In October of 1950, the last building to be completed on Maryville’s South St. Louis City campus was Duchesne Hall, a structure dedicated by Archbishop Joseph Ritter. Connected to the first building constructed on the campus, the 1872 Administration Building, the two-story dining hall featured 31 murals depicting the life of Maryville foundress, Sister Rose Philippine Duchesne, by artist Raymond Matteuzzi.
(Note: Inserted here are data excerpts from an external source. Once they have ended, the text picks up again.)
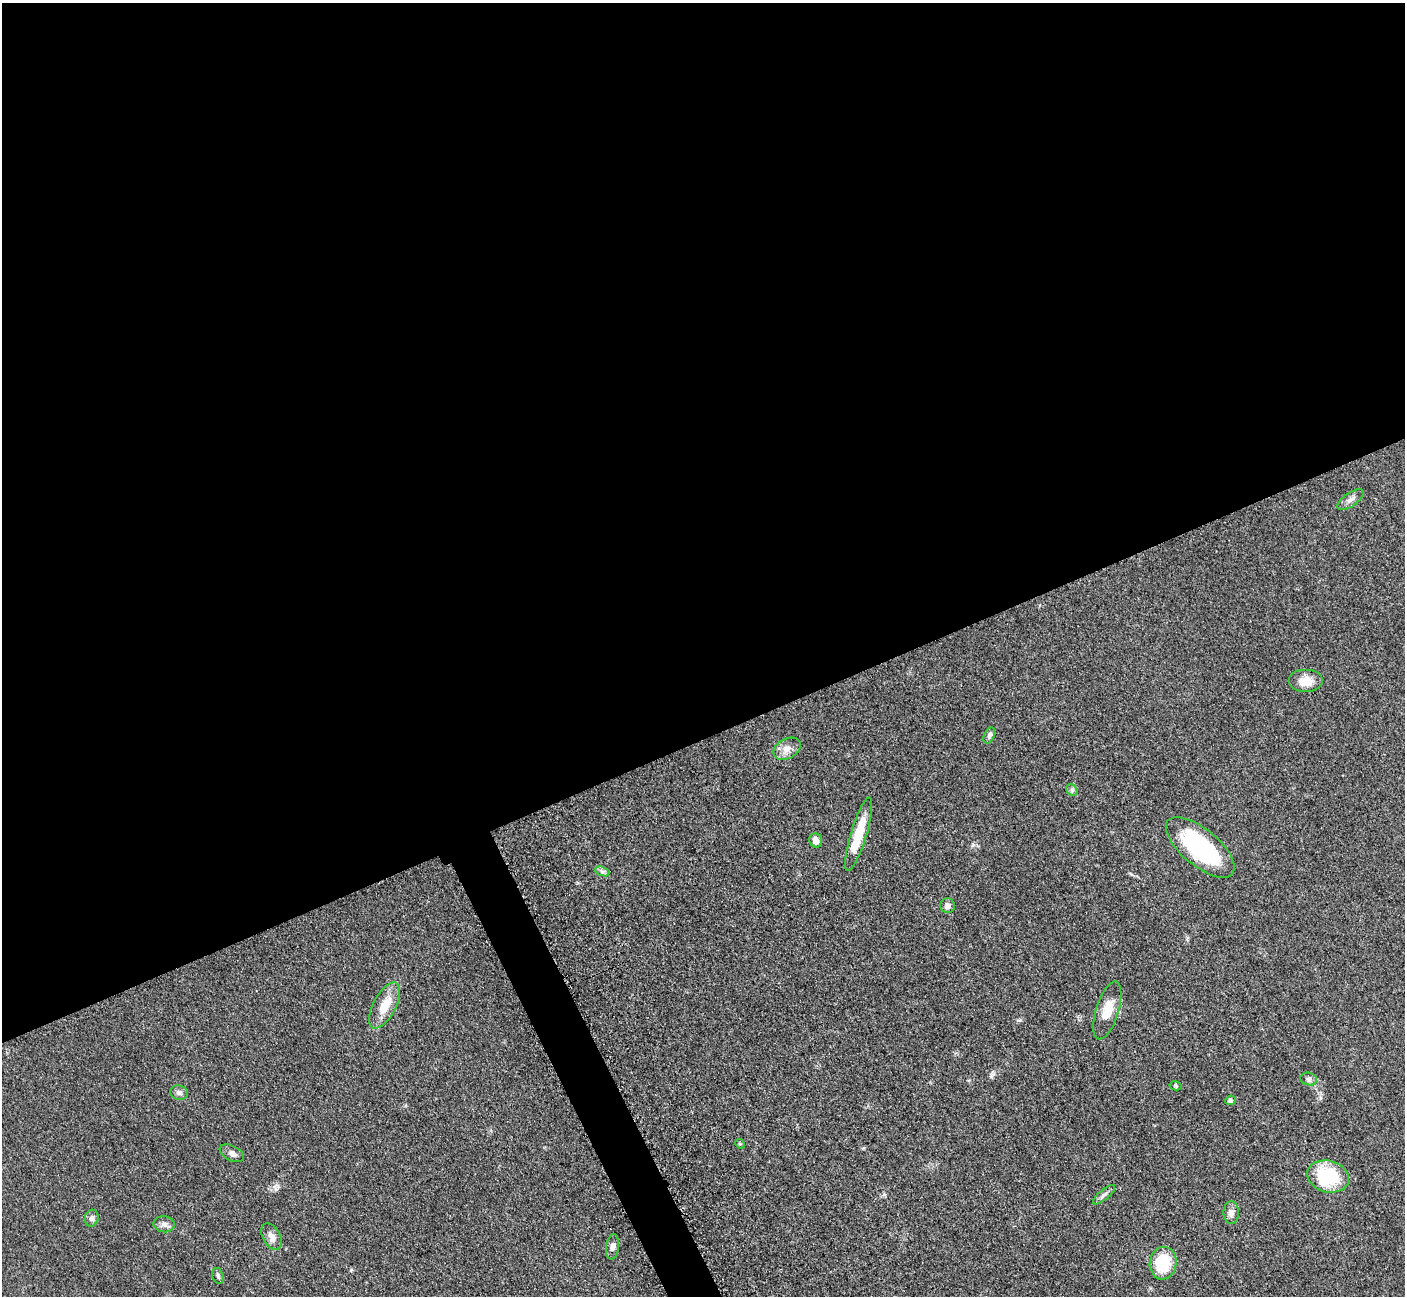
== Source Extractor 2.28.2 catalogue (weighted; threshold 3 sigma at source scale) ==
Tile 2 of 4 x 4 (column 2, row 1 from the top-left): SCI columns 1423-2825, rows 4178-5471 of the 5698 x 5663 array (HDU 1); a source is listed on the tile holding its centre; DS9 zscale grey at full resolution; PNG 1407 x 1298 px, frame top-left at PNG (2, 3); each listed source drawn as its Kron ellipse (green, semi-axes under 4 px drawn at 4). Shown black and unused: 58% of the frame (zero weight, under 3 of 5 exposures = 4% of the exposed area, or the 3 px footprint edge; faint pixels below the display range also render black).
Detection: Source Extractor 2.28.2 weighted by HDU 2 'WHT'; one run over the whole footprint, this tile lists its part. Background 0.0525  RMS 0.0056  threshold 0.0251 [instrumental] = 3 sigma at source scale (4.5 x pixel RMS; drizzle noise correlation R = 1.50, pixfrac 1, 0.05/0.05 arcsec/px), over >= 5 px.
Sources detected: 27; all 27 listed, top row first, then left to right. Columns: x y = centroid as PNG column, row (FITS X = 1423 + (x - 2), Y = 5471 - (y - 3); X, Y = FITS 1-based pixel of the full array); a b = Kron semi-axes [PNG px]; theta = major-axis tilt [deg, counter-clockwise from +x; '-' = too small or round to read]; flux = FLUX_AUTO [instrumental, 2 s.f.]
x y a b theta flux
1351 500 15 6 35 3
1305 681 17 11 0 8.7
989 736 8 5 67 1.4
787 749 14 10 28 4.6
1072 790 6 5 - 1.2
859 834 38 8 73 15
816 840 7 6 - 3.4
1200 847 42 18 -40 60
602 871 7 4 -19 1.3
947 906 7 7 - 2.1
385 1006 25 11 62 11
1107 1010 30 11 73 11
1309 1079 8 6 -15 1.7
1176 1086 6 4 -12 0.72
179 1093 9 7 -9 2
1230 1100 5 4 - 1.3
740 1144 5 4 - 0.6
232 1153 13 7 -28 2.6
1328 1176 21 15 -13 36
1104 1195 14 5 40 2
1231 1213 11 8 -89 2.6
92 1218 8 7 - 2
164 1224 10 8 -8 2.5
272 1236 14 8 -61 3.8
612 1247 13 6 83 2.8
1163 1263 16 13 80 22
218 1276 8 5 -74 1.4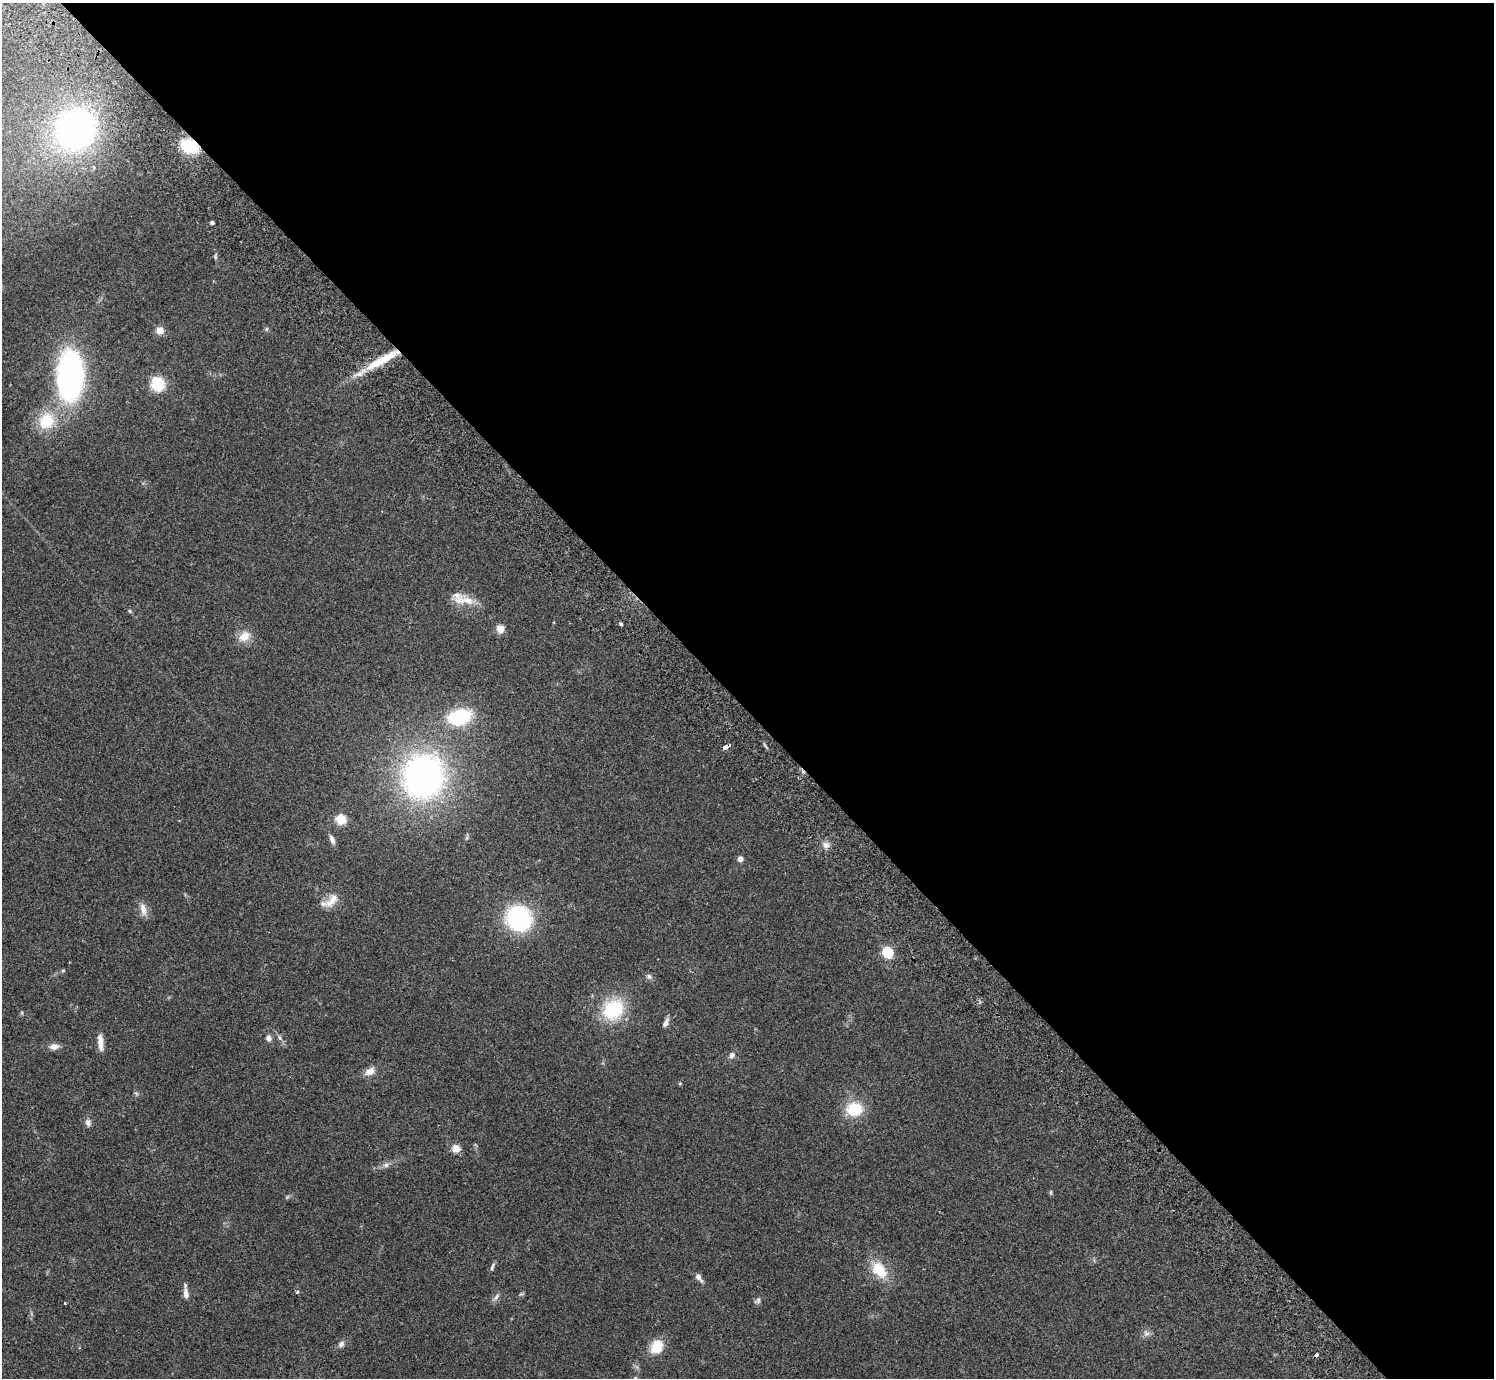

Matteuzzi, a Yale graduate, began working in his father’s decorating business while he was in high school. Previously, he had undertaken a Gothic-style redecoration of the old Maryville chapel, which was met with great success. His work can also be seen in Our Lady of Lourdes, Holy Redeemer, St. Ambrose, and St.Charles Borromeo. When asked to create the murals for the college’s dining hall, Matteuzzi did extensive research on Philippine Duchesne. The hall itself was still under construction when Matteuzzi received the commission, so he was unable to mentally picture the murals surrounding the dining hall until he officially started painting them. The architect gave Matteuzzi the simple instructions of a scenic wallpaper, with long silhouettes. The murals were set against a steel blue background.
The frescoes in Duchesne Hall follow Philippine’s journey from Grenoble to the New World, to the Indian Mission in Kansas and back again to St. Charles. They were surprisingly large, shown here in the background of this photo of three Maryville College of the Sacred Heart alumnae modeling wedding gowns. Pictures of thirty of the thirty-one murals survive today, though they themselves are no longer in existence.
This June begins the celebration of the Bicentennial of Rose Philippine Duchesne’s journey to America. Many an alumna of the old campus remembers the almost life-size frescos documenting Philippine’s life journey.